INSTRUCTIONS FOR THE TASK » It is required that all of the data be written out exactly.

[Stored data entries]
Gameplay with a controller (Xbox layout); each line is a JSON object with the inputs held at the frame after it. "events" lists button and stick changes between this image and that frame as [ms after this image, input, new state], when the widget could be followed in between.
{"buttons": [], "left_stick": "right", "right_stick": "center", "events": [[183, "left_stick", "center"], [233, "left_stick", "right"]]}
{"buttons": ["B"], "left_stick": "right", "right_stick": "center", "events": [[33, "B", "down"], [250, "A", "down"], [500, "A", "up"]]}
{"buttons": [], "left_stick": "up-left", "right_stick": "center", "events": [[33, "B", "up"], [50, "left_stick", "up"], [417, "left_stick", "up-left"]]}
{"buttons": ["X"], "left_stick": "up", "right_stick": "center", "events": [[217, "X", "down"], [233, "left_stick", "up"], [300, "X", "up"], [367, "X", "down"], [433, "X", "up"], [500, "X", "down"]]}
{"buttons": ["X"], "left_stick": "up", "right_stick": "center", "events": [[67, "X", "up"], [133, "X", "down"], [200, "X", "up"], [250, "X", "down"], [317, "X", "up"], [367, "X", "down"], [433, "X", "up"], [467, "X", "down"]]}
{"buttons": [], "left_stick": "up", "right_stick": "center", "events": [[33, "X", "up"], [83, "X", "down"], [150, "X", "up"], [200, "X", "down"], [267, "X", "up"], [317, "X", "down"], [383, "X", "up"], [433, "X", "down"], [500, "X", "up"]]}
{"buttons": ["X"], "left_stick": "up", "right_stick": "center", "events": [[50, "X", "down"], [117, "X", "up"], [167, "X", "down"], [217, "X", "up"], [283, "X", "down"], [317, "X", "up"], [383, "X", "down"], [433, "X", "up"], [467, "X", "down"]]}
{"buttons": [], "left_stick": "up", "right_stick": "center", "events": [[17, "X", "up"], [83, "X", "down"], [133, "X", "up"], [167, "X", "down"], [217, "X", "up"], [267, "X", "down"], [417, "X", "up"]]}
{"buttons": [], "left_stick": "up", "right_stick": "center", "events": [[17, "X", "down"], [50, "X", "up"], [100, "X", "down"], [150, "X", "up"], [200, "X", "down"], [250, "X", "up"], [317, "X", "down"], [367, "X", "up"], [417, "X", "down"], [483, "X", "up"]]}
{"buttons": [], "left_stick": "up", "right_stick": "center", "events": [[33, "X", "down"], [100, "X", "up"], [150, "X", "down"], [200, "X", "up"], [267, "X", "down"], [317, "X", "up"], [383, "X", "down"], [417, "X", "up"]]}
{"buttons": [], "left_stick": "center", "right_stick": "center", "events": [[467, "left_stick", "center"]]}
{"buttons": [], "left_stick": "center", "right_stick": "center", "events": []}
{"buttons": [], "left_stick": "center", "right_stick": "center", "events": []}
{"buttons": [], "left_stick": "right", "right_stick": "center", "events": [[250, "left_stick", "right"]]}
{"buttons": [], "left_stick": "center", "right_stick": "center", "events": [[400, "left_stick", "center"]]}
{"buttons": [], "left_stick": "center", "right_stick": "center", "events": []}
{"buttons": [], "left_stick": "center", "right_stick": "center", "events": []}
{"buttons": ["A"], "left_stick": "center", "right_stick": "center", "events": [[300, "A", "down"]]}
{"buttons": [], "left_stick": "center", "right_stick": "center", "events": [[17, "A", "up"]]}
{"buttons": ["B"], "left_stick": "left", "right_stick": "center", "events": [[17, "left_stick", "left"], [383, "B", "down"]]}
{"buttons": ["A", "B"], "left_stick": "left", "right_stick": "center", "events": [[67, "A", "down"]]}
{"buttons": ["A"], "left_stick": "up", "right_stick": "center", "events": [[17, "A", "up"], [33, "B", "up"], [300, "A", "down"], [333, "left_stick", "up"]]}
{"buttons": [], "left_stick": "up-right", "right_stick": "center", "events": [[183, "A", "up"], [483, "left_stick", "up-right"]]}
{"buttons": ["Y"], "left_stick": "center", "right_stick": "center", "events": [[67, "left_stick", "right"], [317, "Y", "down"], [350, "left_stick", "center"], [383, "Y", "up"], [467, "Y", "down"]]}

TASK SOLUTION »
Gameplay with a controller (Xbox layout); each line is a JSON object with the inputs held at the frame after it. "events" lists button and stick changes between this image and that frame as [ms after this image, input, new state], when the widget could be followed in between.
{"buttons": [], "left_stick": "right", "right_stick": "center", "events": [[183, "left_stick", "center"], [233, "left_stick", "right"]]}
{"buttons": ["B"], "left_stick": "right", "right_stick": "center", "events": [[33, "B", "down"], [250, "A", "down"], [500, "A", "up"]]}
{"buttons": [], "left_stick": "up-left", "right_stick": "center", "events": [[33, "B", "up"], [50, "left_stick", "up"], [417, "left_stick", "up-left"]]}
{"buttons": ["X"], "left_stick": "up", "right_stick": "center", "events": [[217, "X", "down"], [233, "left_stick", "up"], [300, "X", "up"], [367, "X", "down"], [433, "X", "up"], [500, "X", "down"]]}
{"buttons": ["X"], "left_stick": "up", "right_stick": "center", "events": [[67, "X", "up"], [133, "X", "down"], [200, "X", "up"], [250, "X", "down"], [317, "X", "up"], [367, "X", "down"], [433, "X", "up"], [467, "X", "down"]]}
{"buttons": [], "left_stick": "up", "right_stick": "center", "events": [[33, "X", "up"], [83, "X", "down"], [150, "X", "up"], [200, "X", "down"], [267, "X", "up"], [317, "X", "down"], [383, "X", "up"], [433, "X", "down"], [500, "X", "up"]]}
{"buttons": ["X"], "left_stick": "up", "right_stick": "center", "events": [[50, "X", "down"], [117, "X", "up"], [167, "X", "down"], [217, "X", "up"], [283, "X", "down"], [317, "X", "up"], [383, "X", "down"], [433, "X", "up"], [467, "X", "down"]]}
{"buttons": [], "left_stick": "up", "right_stick": "center", "events": [[17, "X", "up"], [83, "X", "down"], [133, "X", "up"], [167, "X", "down"], [217, "X", "up"], [267, "X", "down"], [417, "X", "up"]]}
{"buttons": [], "left_stick": "up", "right_stick": "center", "events": [[17, "X", "down"], [50, "X", "up"], [100, "X", "down"], [150, "X", "up"], [200, "X", "down"], [250, "X", "up"], [317, "X", "down"], [367, "X", "up"], [417, "X", "down"], [483, "X", "up"]]}
{"buttons": [], "left_stick": "up", "right_stick": "center", "events": [[33, "X", "down"], [100, "X", "up"], [150, "X", "down"], [200, "X", "up"], [267, "X", "down"], [317, "X", "up"], [383, "X", "down"], [417, "X", "up"]]}
{"buttons": [], "left_stick": "center", "right_stick": "center", "events": [[467, "left_stick", "center"]]}
{"buttons": [], "left_stick": "center", "right_stick": "center", "events": []}
{"buttons": [], "left_stick": "center", "right_stick": "center", "events": []}
{"buttons": [], "left_stick": "right", "right_stick": "center", "events": [[250, "left_stick", "right"]]}
{"buttons": [], "left_stick": "center", "right_stick": "center", "events": [[400, "left_stick", "center"]]}
{"buttons": [], "left_stick": "center", "right_stick": "center", "events": []}
{"buttons": [], "left_stick": "center", "right_stick": "center", "events": []}
{"buttons": ["A"], "left_stick": "center", "right_stick": "center", "events": [[300, "A", "down"]]}
{"buttons": [], "left_stick": "center", "right_stick": "center", "events": [[17, "A", "up"]]}
{"buttons": ["B"], "left_stick": "left", "right_stick": "center", "events": [[17, "left_stick", "left"], [383, "B", "down"]]}
{"buttons": ["A", "B"], "left_stick": "left", "right_stick": "center", "events": [[67, "A", "down"]]}
{"buttons": ["A"], "left_stick": "up", "right_stick": "center", "events": [[17, "A", "up"], [33, "B", "up"], [300, "A", "down"], [333, "left_stick", "up"]]}
{"buttons": [], "left_stick": "up-right", "right_stick": "center", "events": [[183, "A", "up"], [483, "left_stick", "up-right"]]}
{"buttons": ["Y"], "left_stick": "center", "right_stick": "center", "events": [[67, "left_stick", "right"], [317, "Y", "down"], [350, "left_stick", "center"], [383, "Y", "up"], [467, "Y", "down"]]}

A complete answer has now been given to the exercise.